Mas também entendo que sua perspectiva é parte de seu autismo. Não acredito que ela seja capaz de elevar os seres humanos a uma posição separada e especial, para melhor e pior. Ela não é arrogante sobre a maneira como ela trata outras criaturas (bom, diz o ambientalista em mim), mas eu me pergunto se isso é porque ela não experimenta um primado em suas conexões humanas (angustiado, diz a mãe que a adora). Assim como ela ouve todos os sons de forma igual, incapaz de filtrar o ruído que a maioria de nós reconhece como irrelevante e, portanto, ignora, todos os elementos de seu ambiente recebem a mesma atenção.

De volta à criatividade. Pelo que posso dizer, o estudo referenciado pediu aos participantes que gerassem idéias apenas sobre objetos estáticos, por exemplo, clipes de papel e imagens abstratas. Esperava-se que os espectadores criassem seu próprio contexto; os objetos não foram definidos, circunscritos, pelo seu papel em uma imagem maior. A pesquisa mostra que as pessoas com autismo têm dificuldade em interpretar suas experiências dentro do contexto (veja, por exemplo, Vermeulen, P., Autismo como Cegueira do Contexto ), enquanto a maioria de nós identifica habitualmente objetos por sua relação com outros elementos de uma situação. Por exemplo, podemos distinguir entre um sal e um agitador de açúcar pela presença ou ausência de um agitador de pimenta ou uma panela de café. Portanto, não deve ser surpreendente que, quando as pessoas autistas são exibidas imagens em um contexto sem contexto, elas podem visualizar contextos que geralmente não são associados a esses objetos.

Quando Howard Gardner publicou seu livro Frames of Mind: A Teoria das Inteligências Múltiplas em 1983, ele revolucionou a forma como os educadores e os psicólogos pensam sobre a inteligência. Em vez de medir apenas o raciocínio verbal e matemático-matemático, como o famoso teste de QI de Stanford-Binet, Gardner sugeriu que todas as pessoas possuam pelo menos oito modalidades de inteligência. Entre eles estão a inteligência musical-rítmica, interpessoal e cinestésica-física. Todos nós possuímos inteligências mais fortes em algumas modalidades, e cada indivíduo é único. Gardner nos ensinou que uma criança não precisa ganhar boas notas em leitura e matemática para ser inteligente ou para ter o potencial de sucesso.

Espero que este estudo de pesquisa sobre criatividade faça parte de uma transformação semelhante na forma como entendemos a criatividade.

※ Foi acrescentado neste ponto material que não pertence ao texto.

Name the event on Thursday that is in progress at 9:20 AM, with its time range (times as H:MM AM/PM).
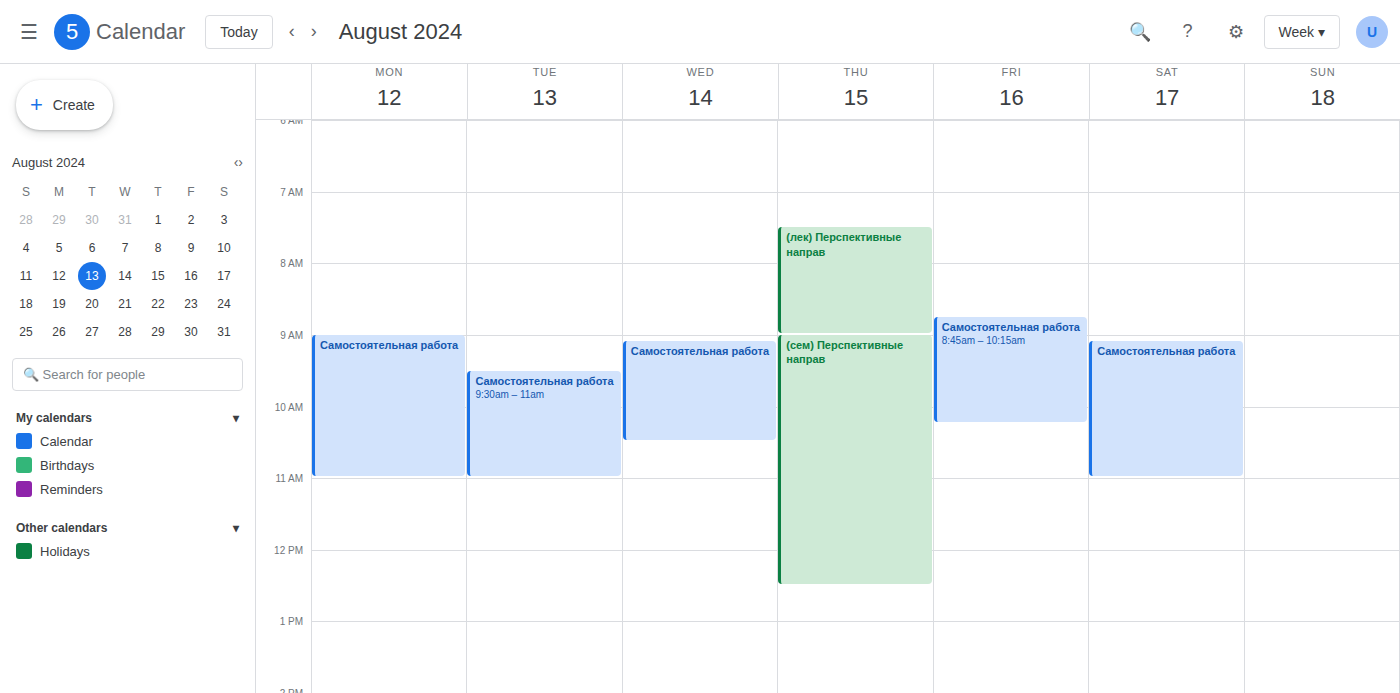
"(сем) Перспективные направ", 9:00 AM to 12:30 PM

Algumas pessoas criativas podem compor contos fantásticos e altos. Outros podem remodelar o universo em suas mentes, porque não são limitadas pela sabedoria convencional. Outras pessoas criativas podem. . . quem sabe? Eu acredito que as pessoas autistas muitas vezes têm um presente criativo que merece uma celebração. Precisamos parar de encontrá-lo.